The good news I found out is that most water treatment plants can operate on a skeleton crew of two to four people for at least a few days. This means that something like ¾ of the people working in the plant can catch the virus and the plant can still operate. So the chances of our water supplies becoming compromised and unusable are minimal.

Workers in these facilities are required to be certified. That certification consists of theoretical knowledge, training and time working in the job. Typically, the people in the management of those facilities come up from the ranks; meaning that they have the training, experience, and certifications too. So there is a “reserve force” of people available to pick up the slack if too many of the workers become ill with the pandemic.

The Bigger Concern

While Coronavirus is a great concern, it is not the biggest concern facing us at this time. The government at all levels seems to be doing a good job of figuring out what to do in this crisis and taking the appropriate steps. But in the process, we’re creating a long-term problem; specifically, what is this going to do to the economy?

Under Trump’s leadership, our nation’s economy has seen unprecedented growth throughout the last three years. But that’s at least temporarily come to an end. The Stock Market has been bouncing up and down (mostly down) and there are millions of people who are temporarily laid off, as we try to make it through the next few weeks with minimal spread of the disease. Unemployment is skyrocketing, even if that is only temporary unemployment.

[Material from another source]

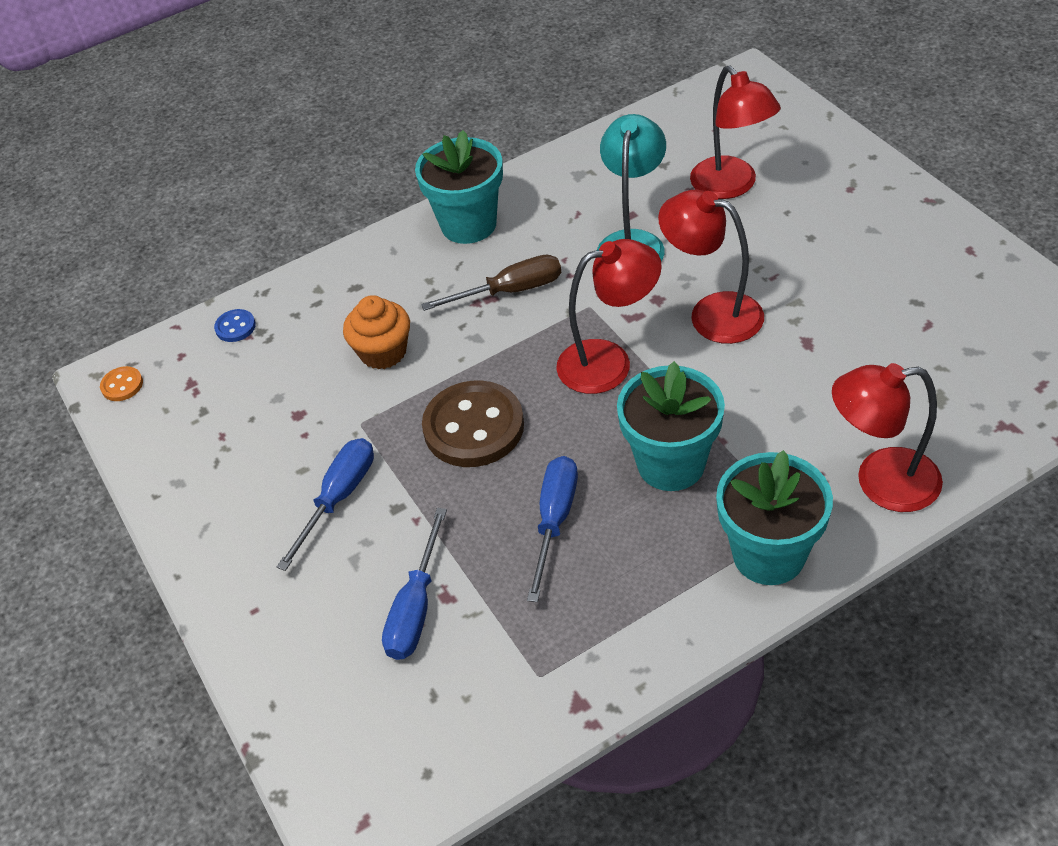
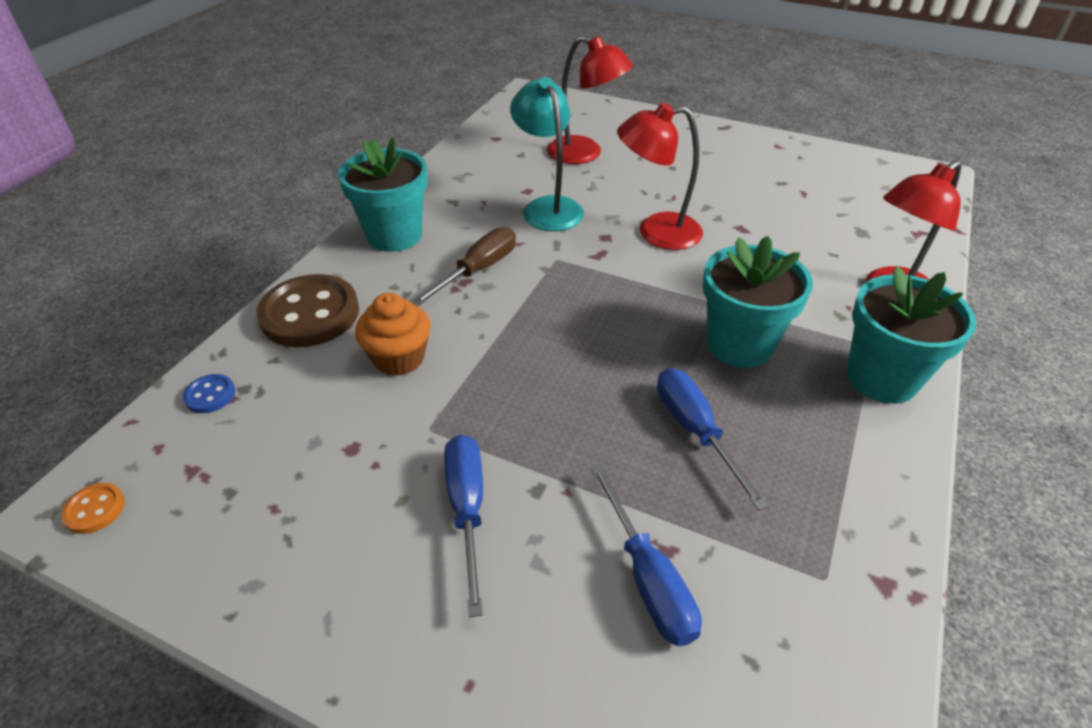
camera: 40 degrees left, 5 degrees down
brown button [422,380,524,467] -> brown button moved to [257,274,359,347]
red lamp [556,239,662,394] -> none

This will be the challenge we will have to face; how to rebuild our nation, once we make it through this time. Nobody has the answer to that one right now. It’s likely the stock market will rebound; but what’s going to happen to small businesses? How many of those will go under? What will those people and their employees do?

The President and Congress are working hard on answering those questions, even with their different points of view. I just hope they come up with the right answer, as we sit on the edge of the cliff right now, wondering if we’re looking over the edge at a worldwide depression, caused by the Coronavirus.